Young people are especially at risk when they use tanning beds: Use of indoor tanning equipment before age 35 increases the risk of getting melanoma by 75 percent. In fact, the World Health Organization puts indoor tanning in its highest cancer risk category-carcinogenic to humans”-alongside substances such as tobacco and arsenic. We’ve been on top of this issue since our 2009 article, “Let’s Outlaw Tanning Beds for Teens.”
Health Canada announced in February that it intends to strengthen warnings. Tanning beds would have the messages “Not recommended for use by those under 18 years of age” and “Tanning equipment can cause cancer,” as well as list risks such as skin and eye burns.
At press time, Health Canada’s draft proposal was open for public comment; decisions on the mandatory warnings could be announced later this year.

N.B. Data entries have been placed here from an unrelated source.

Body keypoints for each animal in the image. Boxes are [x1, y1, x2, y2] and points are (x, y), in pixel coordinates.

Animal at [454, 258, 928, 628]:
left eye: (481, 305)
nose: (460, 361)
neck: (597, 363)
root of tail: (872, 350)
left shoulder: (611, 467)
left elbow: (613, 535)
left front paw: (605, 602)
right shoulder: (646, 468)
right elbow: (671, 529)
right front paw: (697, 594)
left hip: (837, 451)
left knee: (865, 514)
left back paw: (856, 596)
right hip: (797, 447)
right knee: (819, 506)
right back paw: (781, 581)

But it’s still up to each province and territory to regulate use, including age restrictions, says Sara Lauer, a spokesperson for Health Canada. Here’s where each province stands:
Newfoundland and Labrador
In June 2012, a bill was introduced that would prohibit anyone under age 19 from using indoor tanning facilities. Although this bill has been passed, the Personal Services Act is not yet in effect. “Regulations that will govern the act are currently being developed and are anticipated to be completed later this year,” a communications representative for the province’s Department of Health and Community Services told Best Health in an email.
Prince Edward Island
In June 2012, Health Minister Doug Currie announced plans to ban the use of tanning beds by anyone under 18. At press time, the ban was not yet in effect.
In May 2011, Nova Scotia’s Tanning Beds Act came into effect, making it illegal to provide access to tanning equipment to anyone under age 19.

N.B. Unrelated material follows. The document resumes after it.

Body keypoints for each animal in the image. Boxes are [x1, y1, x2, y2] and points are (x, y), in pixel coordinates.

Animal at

From 1992 to 2009, under-18s in New Brunswick were banned from using tanning beds. The act responsible for that restriction was repealed in 2009 with the introduction of the Public Health Act. Since 2010, only voluntary guidelines have been in effect for tanning operators, which includes an age restriction for youth under 18.
Last year, the town of Oakville became the first jurisdiction in Ontario to ban under-18s from using tanning beds. Provincially, in March, Health and Long-Term Care Minister Deb Matthews introduced legislation that, if passed, would prohibit the sale of tanning services to youth under the age of 18. “The legislation still needs to be debated in the Legislature and we hope to have enough support from the opposition parties to see it pass,” Zita Astravas, the minister’s press secretary, told Best Health.